■ Saved entries ■
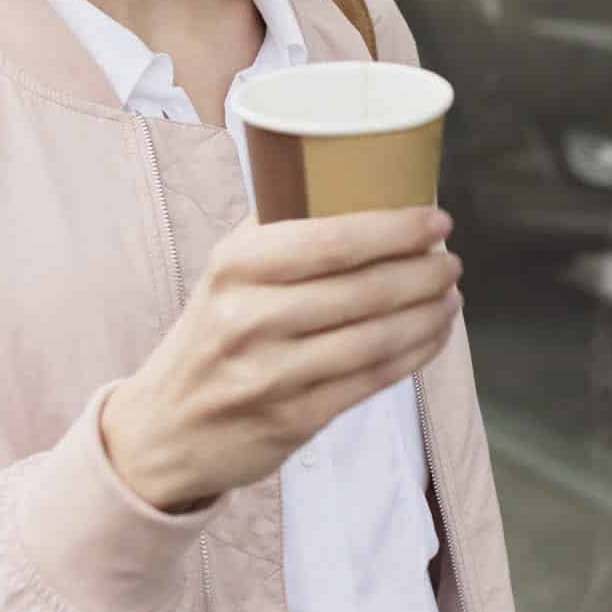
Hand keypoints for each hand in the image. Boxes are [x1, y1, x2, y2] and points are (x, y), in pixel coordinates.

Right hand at [100, 206, 461, 511]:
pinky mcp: (295, 420)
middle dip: (424, 271)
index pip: (332, 239)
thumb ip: (276, 231)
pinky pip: (373, 380)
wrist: (162, 432)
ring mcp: (273, 375)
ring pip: (377, 336)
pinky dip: (415, 354)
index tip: (435, 219)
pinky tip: (434, 335)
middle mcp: (249, 318)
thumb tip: (353, 179)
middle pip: (364, 289)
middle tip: (450, 260)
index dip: (396, 228)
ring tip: (450, 294)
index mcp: (235, 267)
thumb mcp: (223, 275)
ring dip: (428, 313)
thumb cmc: (209, 337)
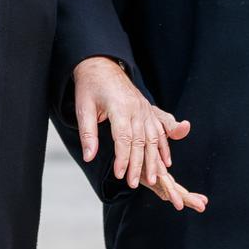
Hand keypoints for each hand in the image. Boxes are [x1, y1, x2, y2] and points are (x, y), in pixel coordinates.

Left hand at [73, 57, 204, 210]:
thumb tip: (89, 157)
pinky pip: (160, 130)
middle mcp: (136, 108)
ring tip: (153, 179)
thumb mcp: (83, 108)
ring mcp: (145, 109)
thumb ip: (88, 133)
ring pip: (153, 138)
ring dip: (154, 160)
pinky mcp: (148, 110)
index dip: (123, 159)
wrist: (102, 65)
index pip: (124, 138)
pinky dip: (164, 147)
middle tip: (133, 184)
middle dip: (138, 165)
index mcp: (120, 107)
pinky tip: (166, 162)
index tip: (120, 175)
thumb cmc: (90, 87)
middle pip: (141, 141)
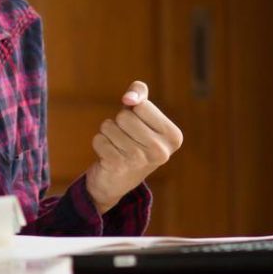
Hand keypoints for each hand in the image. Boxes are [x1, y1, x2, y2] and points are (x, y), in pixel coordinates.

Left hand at [84, 81, 182, 213]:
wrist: (119, 180)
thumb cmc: (133, 138)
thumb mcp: (142, 113)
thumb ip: (139, 93)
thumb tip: (128, 98)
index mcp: (173, 136)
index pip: (142, 105)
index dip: (134, 110)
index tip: (139, 127)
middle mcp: (160, 151)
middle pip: (125, 116)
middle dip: (119, 122)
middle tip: (126, 137)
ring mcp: (139, 161)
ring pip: (109, 126)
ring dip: (108, 132)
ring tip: (117, 146)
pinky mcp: (117, 167)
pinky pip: (99, 139)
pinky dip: (100, 143)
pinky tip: (108, 155)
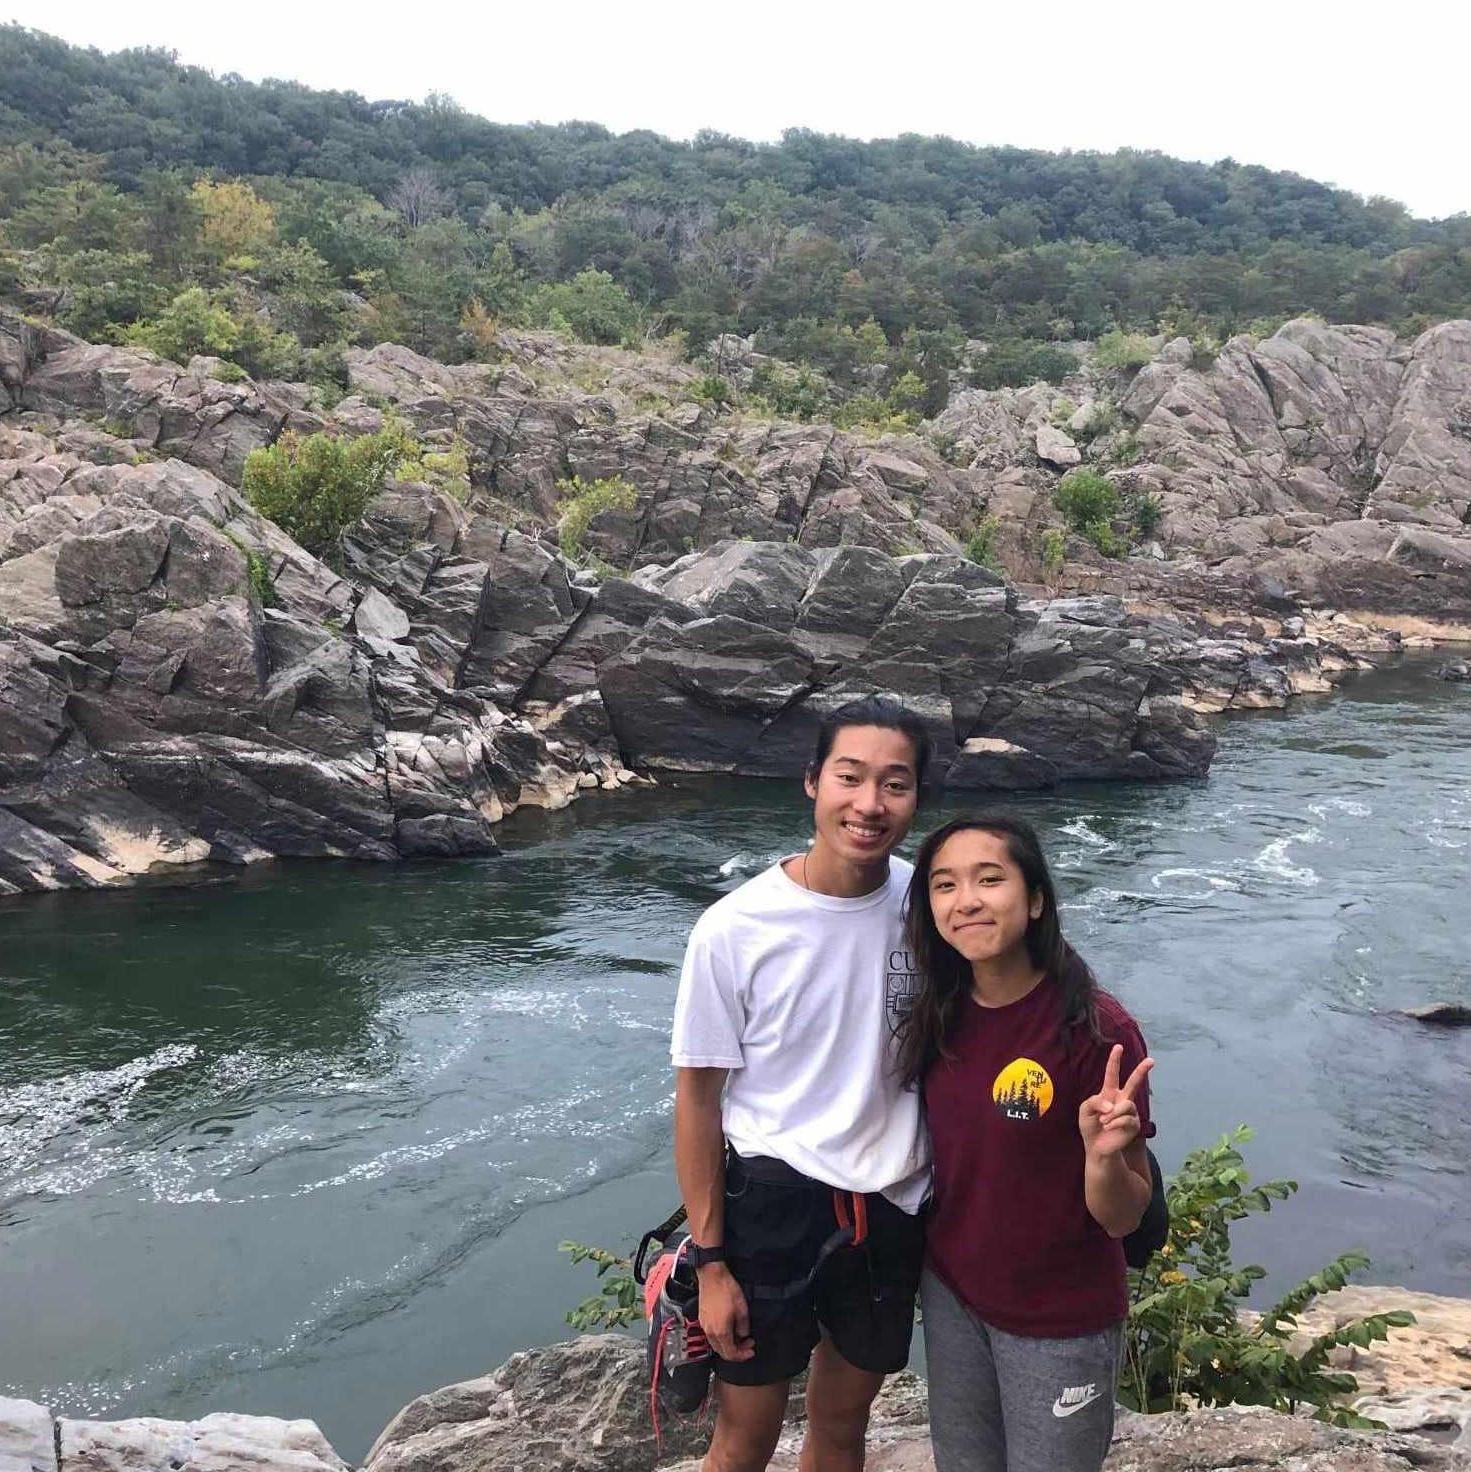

■ WORK REQUEST ■
What the answer needs is every record above, exactly as written, and no pictures.

■ YOUR SOLUTION ■
Hand keypoints for each hand in the image. Boxes are [x1, y1, x2, y2] and points are (x, y), in pixel coordinates.

Right hand at [100, 206, 461, 511]:
pinky mcp: (295, 420)
middle dip: (424, 271)
index pip: (332, 239)
thumb ip: (276, 231)
pinky pip: (373, 380)
wrist: (162, 432)
ring mcp: (273, 375)
ring pip: (377, 336)
pinky dip: (415, 354)
index tip: (435, 219)
pinky tip: (434, 335)
middle mcp: (249, 318)
thumb tip: (353, 179)
middle pip: (364, 289)
middle tip: (450, 260)
index dip: (396, 228)
ring tip: (450, 294)
index mcp: (235, 267)
thumb mcp: (223, 275)
ring dip: (428, 313)
thumb cmc: (209, 337)
Hand keypoints for each hand in the image. Boxes are [x1, y1, x2, y2] and points are (x, y), in pixel coordinates.

Left hand at [73, 57, 204, 210]:
thumb tip: (89, 157)
pinky pip: (160, 130)
middle mcp: (136, 108)
ring tip: (153, 179)
thumb mcp: (83, 108)
ring mcp: (145, 109)
thumb ip: (88, 133)
ring pip: (153, 138)
ring dip: (154, 160)
pinky mcp: (148, 110)
index dip: (123, 159)
wrist: (102, 65)
index pip: (124, 138)
pinky dip: (164, 147)
middle tip: (133, 184)
middle dip: (138, 165)
index mcp: (120, 107)
pinky tip: (166, 162)
index tip: (120, 175)
thumb cmc: (90, 87)
middle pip: (141, 141)
Hand keypoints for each hand in the image. Boxes are [x1, y1, x2, y2] and points are (x, y), in pixel coordinates.

Left hand at [84, 81, 182, 213]:
wrist: (119, 180)
thumb cmc: (133, 138)
thumb mcp: (142, 113)
thumb ip: (139, 93)
thumb tip: (128, 98)
index mcp: (173, 136)
index pip: (142, 105)
index dip: (134, 110)
index tip: (139, 127)
middle mcp: (160, 151)
middle pip: (125, 116)
middle dip: (119, 122)
middle tip: (126, 137)
ring mcp: (139, 161)
ring pip: (109, 126)
ring dip: (108, 132)
ring tip: (117, 146)
pinky mcp: (117, 167)
pinky pip: (99, 139)
pinky dip: (100, 143)
pinky tip: (108, 155)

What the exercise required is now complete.